Bio
The Long and Short of It
My mother used to put a pudding bowl over my head before cutting my hair. Well, maybe that’s not entirely true, but she might as well have. As a child, all I longed for was a fringe that didn’t look as if it had been trimmed to within an inch of its life.
As I got a little older and my hair was allowed to grow, Mum took to weaving it into tight plaits. Not the ones that covered your ears and hung down at the sides, trailing down the front of your school blouse in very casual sort of way. Not at all. My mother’s preference was to tightly wind my plaits behind my ears (which were now on view for all to see) and, with the aid of kirby grips, ensure that this was where they firmly stayed.
I’ll never forget the look on Mum’s face when I arrived back home from university, sporting flowing crimped hair highlighted with red food colouring. I thought I was the bee’s knees. Her pained expression suggested otherwise.
Since then, my hair has been through many incarnations. And so have I.
As a traveller, I’ve held the hand of a dying auto rickshaw driver, taken part in an Indian pilot TV show and rubbed shoulders with Bollywood stars; I’ve drunk beer with traumatised US war veterans in Saigon and battled claustrophobia in the underground tunnel network used by the ‘tunnel rats’; I’ve flipped pancakes in Boston and checked crisp packets in a French usine.
As a long-term resident, I’ve witnessed the drama and excitement of the handover of Hong Kong to its Chinese motherland. As a daughter, I’ve lived through the distress of my late father’s hallucinatory dementia. As a walker, I’ve conquered Jacob’s Ladder, and as a party animal I’ve danced the night away in far-flung corners of the world.
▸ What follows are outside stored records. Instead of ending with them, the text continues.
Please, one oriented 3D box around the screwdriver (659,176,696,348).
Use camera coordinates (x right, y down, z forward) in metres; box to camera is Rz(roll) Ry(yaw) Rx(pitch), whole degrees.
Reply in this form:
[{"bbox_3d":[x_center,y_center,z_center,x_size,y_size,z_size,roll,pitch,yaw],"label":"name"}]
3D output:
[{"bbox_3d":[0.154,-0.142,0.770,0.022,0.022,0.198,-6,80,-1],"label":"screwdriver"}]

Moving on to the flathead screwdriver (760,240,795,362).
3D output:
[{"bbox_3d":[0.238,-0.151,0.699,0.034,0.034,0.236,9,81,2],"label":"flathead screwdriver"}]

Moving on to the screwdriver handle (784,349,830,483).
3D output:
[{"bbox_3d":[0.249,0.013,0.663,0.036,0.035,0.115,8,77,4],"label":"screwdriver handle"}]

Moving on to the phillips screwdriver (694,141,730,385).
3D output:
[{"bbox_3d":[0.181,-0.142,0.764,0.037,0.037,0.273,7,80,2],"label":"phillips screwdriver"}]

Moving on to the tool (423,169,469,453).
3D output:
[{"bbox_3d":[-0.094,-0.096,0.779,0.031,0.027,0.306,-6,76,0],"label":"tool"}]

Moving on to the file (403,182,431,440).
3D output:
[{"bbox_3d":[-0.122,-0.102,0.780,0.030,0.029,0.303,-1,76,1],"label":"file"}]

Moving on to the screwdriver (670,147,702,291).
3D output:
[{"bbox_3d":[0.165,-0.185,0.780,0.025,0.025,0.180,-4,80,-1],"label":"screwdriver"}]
I know the backstreets of cities, towns and villages separated by thousands of miles.
As an animal lover, I’ve helped rescue countless stray cats and dogs, secured a chained pet monkey’s release to the wild, and aided the rehabilitation of mistreated tourist camels.
As a reader, I’ve been inspired and uplifted by Richard Bach, and I’ve recently fallen in love with Alan Bennett all over again. As a writer, I know that everyone has a story worth telling. Even if it does start with their hair.